Болиголова и Неуважай-Корыто удивленно переглянулись между собою. Моя дерзость, очевидно, начинала пугать их.
– И все-таки я не могу вас утешить, – сказал последний и, как бы желая дать мне почувствовать, что аудиенция кончилась, запел:
Но сейчас же вспомнил, что оффенбаховская музыка не к лицу такой серьезной птице, как дятел, и затянул из «Каменного гостя»:
Пропев это, он обдал меня надменно-ледяным взором и отошел.
Я очутился в самом неловком положении. Я только однажды в жизни был в подобном положении, и именно когда меня представляли одному сановнику, который мог (буде заблагорассудил бы) подать мне руку, но которому я ни в каком случае не имел права протягивать свою руку. Но я не знал этого правила – и протянул. И вдруг я почувствовал, что рука моя так и остается на весу, в тщетном ожидании взаимного пожатия. Ах как мне было тогда стыдно! За кого стыдно: за себя или за сановника, – не знаю, но, во всяком случае, чувство, которое я испытывал, было самого неприятного свойства.
Точно то же ощущал я теперь. Зачем я говорил с этим гордым, непреклонным пенкоснимателем? – думалось мне. За что он меня сразил? Что обидного или неприличного нашел он в том, что я высказал сомнения моего сердца по поводу Чурилки? Неужели «наука» так неприступна в своей непогрешимости, что не может взглянуть снисходительно даже на тревоги простецов?
Увы! Покуда я рассуждал таким образом, молва, что в среду пенкоснимателей затесался свистун, который позволил себе неуважительно отнестись к «науке», уже успела облететь все сборище. Как все люди, дышащие зараженным воздухом замкнутого кружка, пенкосниматели с удивительною зоркостью угадывали человека, который почему-либо был им несочувствен. И, раз усмотревши такового, немедленно уставляли против него свои рога. Я должен был убедиться, что не только Болиголова и Неуважай-Корыто недоумевают, каким образом я очутился в их обществе, но что и прочие пенкосниматели перешептываются между собой и покачивают головами, взглядывая на меня. Тем не менее я решился исполнить свой долг до конца, и потому, желая сделать новую попытку к общению, подошел с этою целью к Нескладину.
– Если я не ошибаюсь, – сказал я, – вы изволили давеча выразить опасение, что у нас с часу на час могут отнять даже и то, что мы имеем?
– Выразился-с. А вы изволите сомневаться в этом?
– Нет, я не сомневаюсь. О, я далеко не сомневаюсь! Я готов написать не шесть, а шестьсот шесть столбцов передовых статей, в которых надеюсь главнейшим образом развивать мысль, что все на свете сем превратно, все на свете коловратно…
– Ну-с, в чем же затруднение?
– Но я не понимаю одного: почему вы предпочитаете проект упразднения проекту уничтожения?
– Д-д-да-с!

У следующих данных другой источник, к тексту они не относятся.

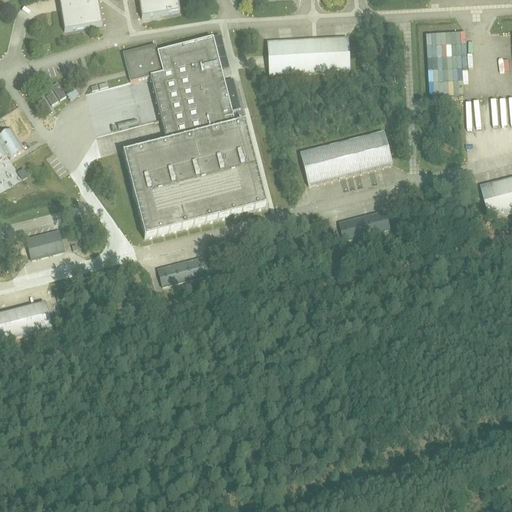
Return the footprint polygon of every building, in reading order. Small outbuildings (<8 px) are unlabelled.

Так вот в чем дело! А почему вы, смею вас спросить, утверждаете, что дважды два – четыре, а не пять?
На одно мгновение вопрос этот изумил меня, но Нескладин глядел на меня с такою ясною самоуверенностью, что мне даже на мысль не пришло, что эта самоуверенность есть не что иное, как продукт известного рода выработки, которая дозволяет человеку барахтаться и городить вздор даже тогда, когда он чувствует себя окончательно уличенным и припертым к стене. Выдержавшие подобного рода дрессировку люди никогда не отвечают прямо и даже не увертываются от вопросов: они просто в свою очередь ошеломляют вас вопросами, не имеющими ничего общего с делом, о котором идет речь. Признаюсь, я в эту минуту испытывал именно подобное ошеломление.
– Извините, – бормотал я, – я не знал… Действительно, дважды два – это так… Я хотел только сказать, что сердце мое как-то отказывается верить, что упразднение…
– А так как я имею дело с фактами, а не с тревогами сердца, то и не могу ничего сказать вам в утешение!
Произнося эти слова, Нескладин совершенно бесцеремонно обратился к одному из единомышленников, взял его под руку и отошел прочь.
– Стало быть, это условлено: мы будем поддерживать упразднение? – слышался мне его удаляющийся голос.
Нет сомнения, я потерпел решительное фиаско. Я дошел до того, что не понимал, где нахожусь и с кем имею дело. Что это за люди? – спрашивал я себя: просто ли глупцы, давшие друг другу слово ни под каким видом не сознаваться в этом? Или это переодетые принцы, которым правила этикета не позволяют ни улыбаться невовремя, ни поговорить по душе с человеком, не посвященным в тайны пенкоснимательской абракадабры? Или, наконец, это банда оффенбаховских разбойников, давшая клятву накидываться и скалить зубы на всех, кто к ней не принадлежит?